Even Germaine Greer, the Australian-born icon and inspiration for many of America's most ardent feminists, is being called "transphobic" for questioning transgenderism. The lesbian feminist wants full equality with men, but only for those who are actually born female.

For all the talk of equality defined by identity, in the face of transgenderism some feminists are forced into a separatist position—i.e., to defend what makes them distinct. Separatism is the only line of defense left against transgender men who are encroaching on their territory.

The same thing is happening in black identity politics. At the University of Missouri and elsewhere, black activist students are demanding a "black-only healing space" that is devoid of white people. Diametrically contrary to the once civil rights dream of racial integration, they are demanding racial separation.

This appeal to separatism is no accident. It's built into the logic of radical multiculturalism, especially in its offshoot, identity politics. The claim is not about the equality of identical things—like, for example, that a woman or black person should be treated equally because they are equal human beings (as opposed to being merely black or female).

Rather, it is about trying to pretend that things that are fundamentally different should be treated by society as if they are exactly the same. For example, gay activists lobby to change our perceptions of marriage precisely because the same-sex relationship is not the same thing as a traditional marriage. We must pretend as if it is the same for the sake of "equality," but gay marriage is not about two similar things being unfairly treated as different.
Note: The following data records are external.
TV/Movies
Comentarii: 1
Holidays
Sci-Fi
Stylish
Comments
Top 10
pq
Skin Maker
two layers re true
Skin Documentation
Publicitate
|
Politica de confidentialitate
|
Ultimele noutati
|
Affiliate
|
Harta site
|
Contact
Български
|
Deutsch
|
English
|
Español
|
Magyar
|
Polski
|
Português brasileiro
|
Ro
It's about relabeling dissimilar things as identical.

Ultimately, the casualty of such thinking is not only the corruption of the concept of equality, at least as it has been understood for centuries by liberal thinkers. It is also the abolition of humanity as a commonly shared identity.

Civil rights used to be about striving for a common humanity. Radical multiculturalism is the opposite. It means to break humanity down into competing gender, racial and sexual preference groups and then to pretend as if our humanity is defined only by our membership in that singular group.

Nothing could be further from how civil rights leaders like Martin Luther King Jr. viewed equality. To him, black people were deserving equality because they were human beings, not because they were black.

To make this new social fiction work, we need to use the power of law and the administrative state to force the new social reality on society. And it is precisely in that action that the competition for power and privilege becomes a source not of liberation but of coercion.

As I further explain in The Closing of the Liberal Mind:

Without a respect for all human beings, regardless of their place in the identity pecking order, it is fairly easy, even necessary, to separate people into winners and losers in a power game. The next step is obvious and even inevitable: a prison for the losers.

Kim R. Holmes is a distinguished fellow at the Heritage Foundation.